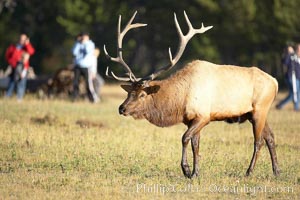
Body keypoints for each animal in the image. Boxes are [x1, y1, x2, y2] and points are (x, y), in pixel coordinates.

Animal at [104, 10, 280, 178]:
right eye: (129, 92)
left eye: (142, 94)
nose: (122, 108)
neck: (180, 100)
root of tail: (275, 82)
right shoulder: (191, 120)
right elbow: (196, 144)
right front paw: (196, 172)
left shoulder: (203, 116)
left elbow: (184, 138)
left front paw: (187, 170)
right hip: (254, 113)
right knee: (270, 137)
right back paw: (277, 171)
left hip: (259, 109)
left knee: (258, 141)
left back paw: (249, 172)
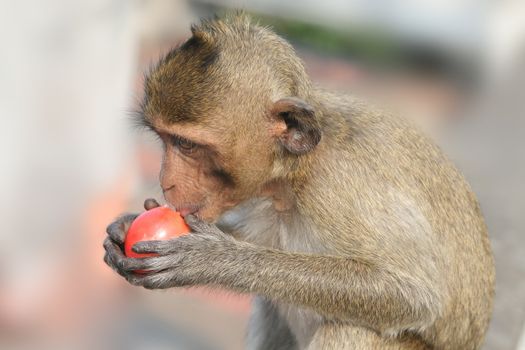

------------

● **Required work**
Retype the entries exactly, skipping every picture.

● **Final answer**
Body keypoints for each animal in the image. Boxes are [x1, y1, x2, y2] and points are (x, y), in pixel coordinates.

Animal at [104, 10, 280, 178]:
right eye: (129, 92)
left eye: (142, 94)
nose: (122, 108)
neck: (180, 100)
root of tail: (275, 82)
right shoulder: (191, 120)
right elbow: (196, 144)
right front paw: (196, 172)
left shoulder: (203, 116)
left elbow: (184, 138)
left front paw: (187, 170)
right hip: (254, 113)
right knee: (270, 137)
right back paw: (277, 171)
left hip: (259, 109)
left knee: (258, 141)
left back paw: (249, 172)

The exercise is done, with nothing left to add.